STEPHEN ALDOUS of Fressingfield, Suffolk, England, was almost twenty-nine years old in 1636 when he married ANNE MILLES. Their first child, a son they named STEPHEN, turned out to also be their only child. He was two months old when the new father passed away. His death must have saddened many in Fressingfield, because his burial entry has the notation "married a year" after it, whereas most entries of that period just have the name and date. He evidently expected to be called from this earthly life, probably as the result of a serious illness or accident. Whatever the reason was, he wrote a will on the tenth of April 1637, less than two weeks before his death. He got someone else to write it down, but he signed it, and the signature looks as though made by an unsteady hand.
As was customary in wills, he first bequeathed his "soule into the hands of Allmighty god my creator & Savior & my body to the earth from whenc it cam." and then touched upon "my temporall goods, cattell, chattells, Tenemts, lands household stuffe & utensills of houshold whatsoevr." He gave his wife ANNE "my Tenemt wherin I now dwell," all his land, also all his "goods cattell & chattells." ANNE was to have them as long as she lived, "upon Condicon that she the said Anne my wife shall maynteyne & kepe and godly educate STEVEN ALDOUS my sonne in good & sufficiet mannr, untill he shall come unto his age of Foure and Twenty yeares." After that she was to "pay . . . unto him the said STEVEN . . . the yearly . . . sume of Five poundes . . . all the residue of years . . . of ye naturall life of hir the said ANNE my wife." After her decease the lands and goods were to become STEPHEN's.

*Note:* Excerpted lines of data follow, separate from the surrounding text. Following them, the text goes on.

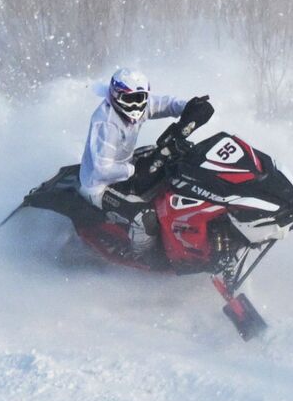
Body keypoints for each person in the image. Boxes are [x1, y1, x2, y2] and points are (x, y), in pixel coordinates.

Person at [79, 67, 212, 258]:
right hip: (100, 186)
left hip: (125, 165)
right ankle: (141, 257)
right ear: (116, 96)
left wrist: (191, 107)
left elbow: (166, 104)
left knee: (168, 161)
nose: (135, 105)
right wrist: (134, 170)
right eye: (129, 100)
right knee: (145, 219)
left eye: (140, 98)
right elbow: (102, 169)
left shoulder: (139, 106)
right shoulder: (106, 123)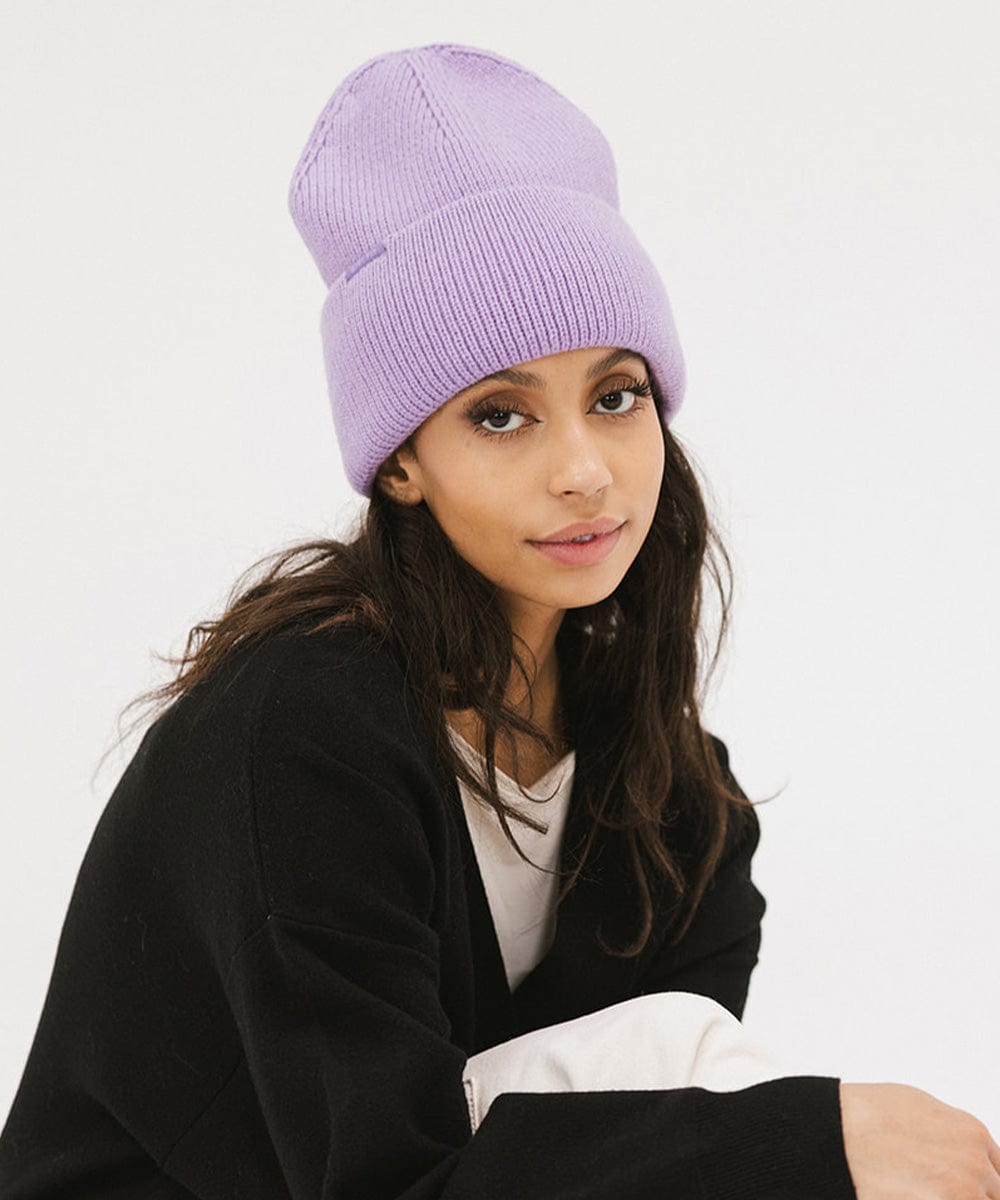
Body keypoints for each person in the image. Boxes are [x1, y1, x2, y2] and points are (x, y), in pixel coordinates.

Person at [1, 40, 997, 1200]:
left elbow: (621, 1148)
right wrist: (805, 1148)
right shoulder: (299, 735)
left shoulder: (675, 807)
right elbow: (390, 1179)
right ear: (404, 464)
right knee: (694, 1066)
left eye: (615, 396)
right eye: (501, 416)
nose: (585, 470)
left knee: (681, 1055)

We learn from the Manor Court Rolls of the Manor of Chevenhall alias Chepenhall that the name of at least part of STEPHEN's property, and maybe all of it, was Babilons alias Bourneys alias Peasley, property which had belonged to his ancestors for generations.
STEPHEN was buried at Fressingfield on the twenty-fourth of April in 1637. Widow ANNE eventually married again, and later became a widow the second time. As the widow DAINES she is recorded in the Manor Court Rolls as dying just previous to 17 March 1697, at which time her son STEPHEN was admitted tenant of the property left to her by her husband STEPHEN ALDOUS many years before. The same Court Rolls state that he had received the premises in October of 1628 after the death of his father, also STEPHEN.